• **Extrait du document**:
A ce niveau de développement, l’impression fonctionnera pour toutes les ressources qui ne requièrent pas d’authentification.

Le serveur d’impression utilise le moteur WebKit si bien qu’il ouvre une nouvelle session lorsqu’il lance une impression. En conséquence, il doit être en mesure de transmettre les informations d’authentification lors des impressions.

Pour imprimer une ressource privée, plusieurs possibilités s’offrent à nous :

  • le serveur fait confiance aux requêtes qui proviennent de lui même (localhost). Ceci permet un accès à la ressource et si la présentation dépend de l’utilisateur, on pourra passer une information identifiant l’utilisateur (au plus simple, son identifiant).
  • le serveur propose une authentification basée sur le mode opératoire SSO. Par exemple, il procède en trois étapes :
    • Etape 1 : [Handler : serveur impression] réception de la requête d’un utilisateur authentifié :
      • Généréation d’un jeton à durée de vie courte dans une structure de données en mémoire ou en base
      • Requête du serveur sur lui-même en utilisant le jeton
    • Etape 2 : [Handler : système d’authenficiation] réception d’une requête avec jeton
      • Vérification du jeton (et invalidation)
      • Authentification de l’utilisateur
      • Redirection vers l’URL associée
    • Etape 3 : [Handler : page classique] réception d’une requête
      • L’utilisateur est authentifié, le serveur laisse passer la requête

Cette solution a l’avantage de proposer la souplesse d’une connexion sur le mode opératoire « SSO » : elle fonctionne également dans le cas où le serveur cible n’est pas le même que le serveur d’impression (sur lequel l’utilisateur est initialement authentifié).

Ce type de sécurisation a été retenu pour un projet qui nécessitait une impression de ressources privées.

Au niveau du passage des informations d’authentification, on remarquera à la lecture de l’API de PhantomJS, la présence de deux paramètres HTTP : « userName » et « password ». En conséquence, PhantomJS laisse le choix d’une transmission des informations d’authentification au niveau du protocole HTTP ou des paramètres de l’URL.

# Exemple de traitement avancé

Pour aller encore un peu plus loin avec PhantomJS et qualifier sa souplesse, j’ai décidé de le stresser un peu : imprimer une page dans laquelle sont utilisés OpenLayers et l’API minimale de l’IGN pour afficher les fonds de plans.

On se retrouve avec la problématique initiale : quand réaliser la capture pour avoir un résultat sûr ?

• **Tâches à réaliser**:
1. Dans l'extrait sur l'impression de ressources privées, recopiez le passage situé entre « Cette solution a » et « paramètres de l’URL. », inclus, en substituant « protection » à « sécurisation ».
2. Énumérez les actions listées sous l'« Etape 2 » dans l'extrait sur l'impression de ressources privées.
3. Prolongez, s'il vous plaît, l'extrait sur l'impression avec PhantomJS au-delà de sa dernière phrase.
Les enregistrements qui suivent ne servent à rien ici.

• **Données**:
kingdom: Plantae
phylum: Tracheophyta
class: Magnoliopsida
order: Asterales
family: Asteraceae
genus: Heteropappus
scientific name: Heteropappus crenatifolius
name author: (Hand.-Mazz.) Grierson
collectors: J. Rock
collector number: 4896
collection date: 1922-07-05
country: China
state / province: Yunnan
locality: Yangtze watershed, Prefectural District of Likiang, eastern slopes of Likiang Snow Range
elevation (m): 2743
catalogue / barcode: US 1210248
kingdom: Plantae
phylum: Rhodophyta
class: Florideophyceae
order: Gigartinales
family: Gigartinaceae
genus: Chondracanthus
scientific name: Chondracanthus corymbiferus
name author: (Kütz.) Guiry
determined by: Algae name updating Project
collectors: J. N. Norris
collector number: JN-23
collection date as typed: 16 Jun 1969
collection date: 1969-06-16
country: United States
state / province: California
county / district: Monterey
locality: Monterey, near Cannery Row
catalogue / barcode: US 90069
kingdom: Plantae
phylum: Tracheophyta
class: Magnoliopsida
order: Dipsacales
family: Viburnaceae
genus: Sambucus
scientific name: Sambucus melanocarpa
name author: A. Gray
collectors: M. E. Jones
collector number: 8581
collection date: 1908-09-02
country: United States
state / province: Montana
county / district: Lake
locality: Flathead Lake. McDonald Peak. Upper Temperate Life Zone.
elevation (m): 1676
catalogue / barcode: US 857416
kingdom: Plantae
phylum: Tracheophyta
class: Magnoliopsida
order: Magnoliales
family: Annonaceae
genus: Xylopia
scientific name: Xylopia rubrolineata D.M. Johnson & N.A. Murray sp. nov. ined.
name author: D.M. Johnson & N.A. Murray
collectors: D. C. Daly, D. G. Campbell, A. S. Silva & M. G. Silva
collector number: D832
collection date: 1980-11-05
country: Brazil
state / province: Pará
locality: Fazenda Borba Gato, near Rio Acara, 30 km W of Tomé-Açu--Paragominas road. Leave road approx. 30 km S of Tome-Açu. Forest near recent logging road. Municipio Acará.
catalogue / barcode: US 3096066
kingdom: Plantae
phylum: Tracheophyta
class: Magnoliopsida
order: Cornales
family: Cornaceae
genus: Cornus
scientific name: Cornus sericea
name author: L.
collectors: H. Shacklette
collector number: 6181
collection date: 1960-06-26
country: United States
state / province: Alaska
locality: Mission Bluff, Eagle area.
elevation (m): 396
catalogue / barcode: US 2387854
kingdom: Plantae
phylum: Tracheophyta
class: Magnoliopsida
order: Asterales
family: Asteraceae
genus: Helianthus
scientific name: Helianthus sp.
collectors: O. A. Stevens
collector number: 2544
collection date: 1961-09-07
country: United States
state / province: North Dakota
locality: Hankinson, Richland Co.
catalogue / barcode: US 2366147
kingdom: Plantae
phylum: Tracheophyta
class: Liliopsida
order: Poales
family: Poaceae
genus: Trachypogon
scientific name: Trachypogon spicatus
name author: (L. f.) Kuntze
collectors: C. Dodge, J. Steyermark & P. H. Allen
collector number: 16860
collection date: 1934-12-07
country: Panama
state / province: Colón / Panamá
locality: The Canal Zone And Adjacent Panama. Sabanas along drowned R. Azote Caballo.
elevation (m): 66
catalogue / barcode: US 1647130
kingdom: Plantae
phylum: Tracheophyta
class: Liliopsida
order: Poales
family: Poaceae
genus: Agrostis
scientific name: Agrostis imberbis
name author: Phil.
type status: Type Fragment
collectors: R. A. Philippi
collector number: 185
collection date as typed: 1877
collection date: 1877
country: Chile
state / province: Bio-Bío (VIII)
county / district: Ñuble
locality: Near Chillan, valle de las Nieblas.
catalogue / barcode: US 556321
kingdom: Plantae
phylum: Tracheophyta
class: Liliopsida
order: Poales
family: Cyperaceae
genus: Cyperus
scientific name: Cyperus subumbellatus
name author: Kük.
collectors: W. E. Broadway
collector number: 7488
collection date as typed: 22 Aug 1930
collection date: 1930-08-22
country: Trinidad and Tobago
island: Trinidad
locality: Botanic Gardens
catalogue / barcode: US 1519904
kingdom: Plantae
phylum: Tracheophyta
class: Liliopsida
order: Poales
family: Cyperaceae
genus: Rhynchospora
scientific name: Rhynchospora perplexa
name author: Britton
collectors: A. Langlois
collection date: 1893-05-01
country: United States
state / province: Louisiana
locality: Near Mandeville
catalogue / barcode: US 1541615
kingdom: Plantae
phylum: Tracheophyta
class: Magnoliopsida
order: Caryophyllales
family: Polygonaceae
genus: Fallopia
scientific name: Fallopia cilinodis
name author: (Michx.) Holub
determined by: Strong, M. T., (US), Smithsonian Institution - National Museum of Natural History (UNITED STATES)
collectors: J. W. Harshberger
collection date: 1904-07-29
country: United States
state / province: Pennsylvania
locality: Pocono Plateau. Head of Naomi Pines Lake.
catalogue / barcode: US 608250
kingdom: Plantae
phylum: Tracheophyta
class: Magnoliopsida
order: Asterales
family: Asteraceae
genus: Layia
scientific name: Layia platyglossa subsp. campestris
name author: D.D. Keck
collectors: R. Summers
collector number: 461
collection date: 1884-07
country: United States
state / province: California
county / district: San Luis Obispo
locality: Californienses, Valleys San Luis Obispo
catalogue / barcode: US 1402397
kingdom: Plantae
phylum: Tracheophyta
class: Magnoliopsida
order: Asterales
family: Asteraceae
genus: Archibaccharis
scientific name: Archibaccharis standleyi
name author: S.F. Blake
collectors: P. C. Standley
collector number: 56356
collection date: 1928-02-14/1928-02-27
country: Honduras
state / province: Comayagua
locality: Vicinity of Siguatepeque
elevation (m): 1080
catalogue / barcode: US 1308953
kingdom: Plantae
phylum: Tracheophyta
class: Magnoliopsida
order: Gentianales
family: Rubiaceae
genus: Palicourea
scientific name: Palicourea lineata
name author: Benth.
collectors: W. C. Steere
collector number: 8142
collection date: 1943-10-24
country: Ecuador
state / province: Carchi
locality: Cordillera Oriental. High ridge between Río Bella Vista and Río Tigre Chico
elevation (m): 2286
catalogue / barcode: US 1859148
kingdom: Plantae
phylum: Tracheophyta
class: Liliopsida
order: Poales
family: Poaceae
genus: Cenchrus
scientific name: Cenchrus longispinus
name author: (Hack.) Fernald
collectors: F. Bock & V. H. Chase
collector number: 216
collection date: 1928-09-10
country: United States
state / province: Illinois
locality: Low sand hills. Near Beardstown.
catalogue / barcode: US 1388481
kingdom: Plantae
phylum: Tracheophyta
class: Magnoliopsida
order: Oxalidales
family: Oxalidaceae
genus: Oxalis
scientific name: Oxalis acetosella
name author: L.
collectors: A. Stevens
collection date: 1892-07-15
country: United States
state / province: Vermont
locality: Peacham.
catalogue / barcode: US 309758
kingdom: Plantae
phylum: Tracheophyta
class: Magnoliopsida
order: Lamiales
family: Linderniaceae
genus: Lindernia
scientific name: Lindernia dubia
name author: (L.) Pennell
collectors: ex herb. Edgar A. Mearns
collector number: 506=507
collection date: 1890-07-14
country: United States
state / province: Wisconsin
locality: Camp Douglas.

• **Réponses par tâche**:
1.
Cette solution a l’avantage de proposer la souplesse d’une connexion sur le mode opératoire « SSO » : elle fonctionne également dans le cas où le serveur cible n’est pas le même que le serveur d’impression (sur lequel l’utilisateur est initialement authentifié).

Ce type de protection a été retenu pour un projet qui nécessitait une impression de ressources privées.

Au niveau du passage des informations d’authentification, on remarquera à la lecture de l’API de PhantomJS, la présence de deux paramètres HTTP : « userName » et « password ». En conséquence, PhantomJS laisse le choix d’une transmission des informations d’authentification au niveau du protocole HTTP ou des paramètres de l’URL.

2.
- Vérification du jeton (et invalidation)
- Authentification de l'utilisateur
- Redirection vers l'URL associée

3.
En effet, l’arrivée des fonds de l’IGN n’est pas immédiate dans la mesure où l’IGN effectue une vérification par le nom de domaine avant de laisser l’accès aux fonds et où les images peuvent représenter un volume important de données à télécharger. D’autant plus que le temps nécessaire dépend de facteurs externes : la qualité de la connexion, le chargement des serveur de cartes, etc.

Pour traiter ce cas de figure, j’ai utilisé un compteur de requêtes vers l’IGN. Quand une requête concerne une image de l’IGN, j’incrémente le compteur ; lorsque la réponse arrive, je le décrémente. La capture est réalisée lorsque qu’il n’y a plus aucune requête en attente.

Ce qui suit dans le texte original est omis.